Live: NME Awards Tour 2016
‘The balance between new and old material was not quite right’ for Bloc Party
After losing two band members since their last album Four, the new Bloc Party line-up got back into the recording studio and back on stage. Bassist Justin Harris and drummer Louis Bartle blended seamlessly into the band for the NME Awards Tour 2016, in which the band were accompanied by alternative rock two-piece Drenge, nineteen year old musician Rat Boy, and Mancunian grime artist Bugzy Malone.
The supporting acts varied in quality, with the main supporting act Drenge inspiring less excitement than the searing Bugzy Malone and nominee for NME magazine’s Best New Artist 2016, Rat Boy, who certainly proved his worth with an energetic performance.
Bloc Party, however, were the main spectacle. They opened their set with the incantatory Only He Can Heal Me from their latest album Hymns before moving straight into one of their biggest hits, Hunting for Witches. This opening proved effective but the balance between new and old material was not quite right. Fan favourites such as This Modern Love and Banquet were omitted in favour of some songs for their new albums and the notably youthful audience appeared visibly sapped of their vivacity and energy during the middle of the set, where a lot of their new material was being played in succession.
As Kele Okereke returned after a somewhat contrived interval, proclaiming “we have a few more rockets in our pocket”, and the tracks Flux and Helicopter, both powerful singles from early in Bloc Party’s career, were played one after another, the band’s deep and beloved repertoire was made delightfully patent. The powerful guitar solo at the end of Positive Tension elicited an appropriate eruption of dancing and commotion in the mosh pit and Mercury was neatly accompanied by the intermittent sounds of a saxophone.
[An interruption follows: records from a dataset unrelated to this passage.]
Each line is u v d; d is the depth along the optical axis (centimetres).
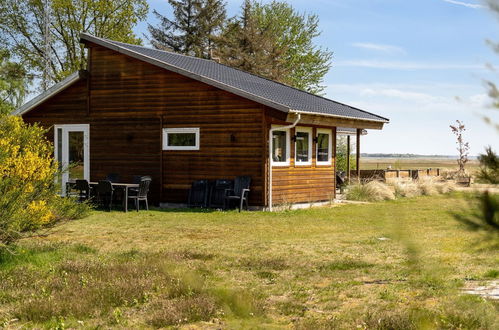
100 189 1739
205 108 1833
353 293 691
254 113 1755
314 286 741
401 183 2489
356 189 2286
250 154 1766
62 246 1038
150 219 1555
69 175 2039
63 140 2064
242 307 334
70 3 3609
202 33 4969
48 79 3591
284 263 895
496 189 232
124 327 550
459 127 2597
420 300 636
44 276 786
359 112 2280
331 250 1052
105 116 1994
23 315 592
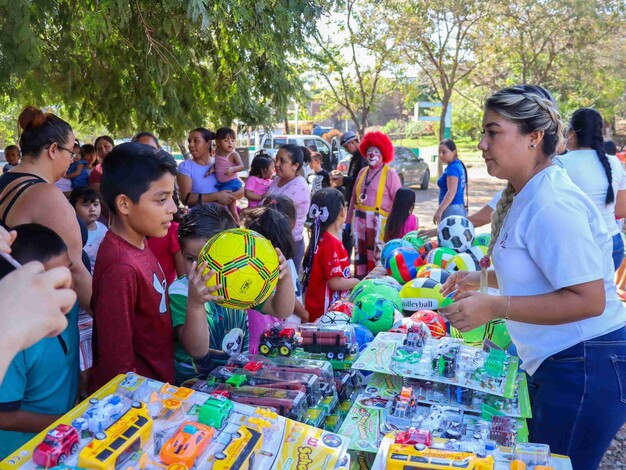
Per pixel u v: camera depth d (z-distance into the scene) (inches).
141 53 247.6
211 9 170.2
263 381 94.4
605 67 756.6
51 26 243.6
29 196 112.9
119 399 68.7
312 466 69.7
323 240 172.1
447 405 99.2
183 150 391.2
The lighting was used to great effect throughout, shifting between abrasive flashes during the fast-paced tracks from the noughties and dimmer atmospheric beams for their more mellow new material, including the surprise inclusion of the 2005 single Two More Years, for which Kele took to the piano. The lighting even accentuated Kele’s towering shadow onto the walls during the barrage of hits at the beginning of the concert.
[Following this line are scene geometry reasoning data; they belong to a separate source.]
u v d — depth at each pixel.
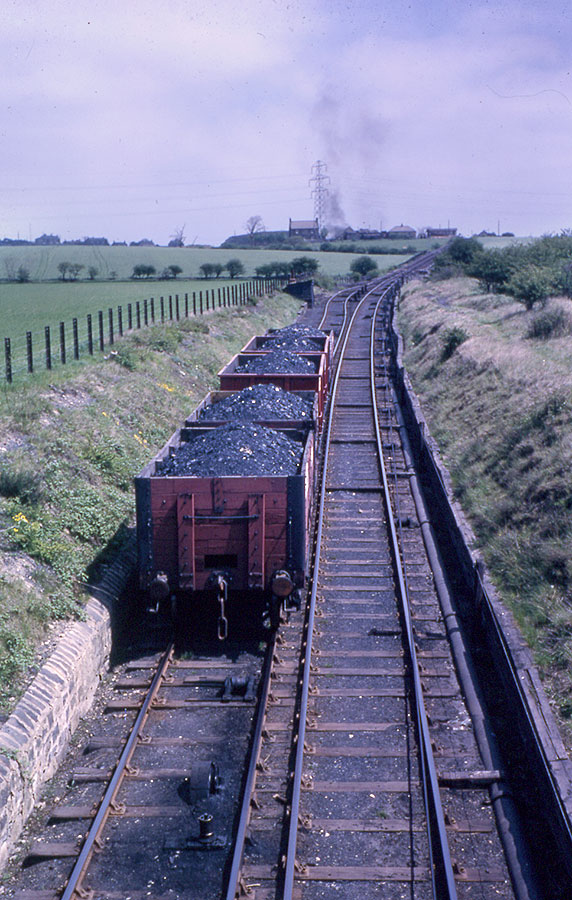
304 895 6.28
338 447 21.16
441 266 73.81
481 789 7.65
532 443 15.88
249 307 47.09
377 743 8.32
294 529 10.04
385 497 16.55
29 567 10.22
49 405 16.17
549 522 12.59
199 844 6.82
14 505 11.36
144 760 8.07
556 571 11.20
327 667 9.88
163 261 113.94
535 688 8.66
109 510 13.28
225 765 7.97
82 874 6.47
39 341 27.78
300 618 11.22
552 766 7.26
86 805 7.38
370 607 11.60
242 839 6.74
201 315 37.31
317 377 17.02
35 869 6.66
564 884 6.46
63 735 8.32
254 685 9.47
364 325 48.50
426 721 8.65
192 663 10.01
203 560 10.14
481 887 6.41
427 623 11.17
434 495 17.58
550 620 10.09
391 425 23.28
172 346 26.58
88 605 10.34
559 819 6.75
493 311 39.91
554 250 44.84
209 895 6.31
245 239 184.25
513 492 14.52
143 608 12.00
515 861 6.62
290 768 7.88
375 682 9.55
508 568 12.00
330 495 17.05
As the NME Awards Tour 2016 draws to its conclusion, the band’s energy and talent remain unabated, even with the two notable losses in their line-up. The imbalance in favour of their new material was the only real problem with the set, but this is understandable for a band touring their new album. It is difficult for a band of Bloc Party’s calibre to keep all their fans satisfied, and even as they showed off to the audience of their strength and depth, more of their first two albums, Silent Alarm and A Weekend in the City, would certainly not have gone amiss. After all, just like NME itself, they are an integral part of the teenage years of so many. A reminder of that would have been very welcome.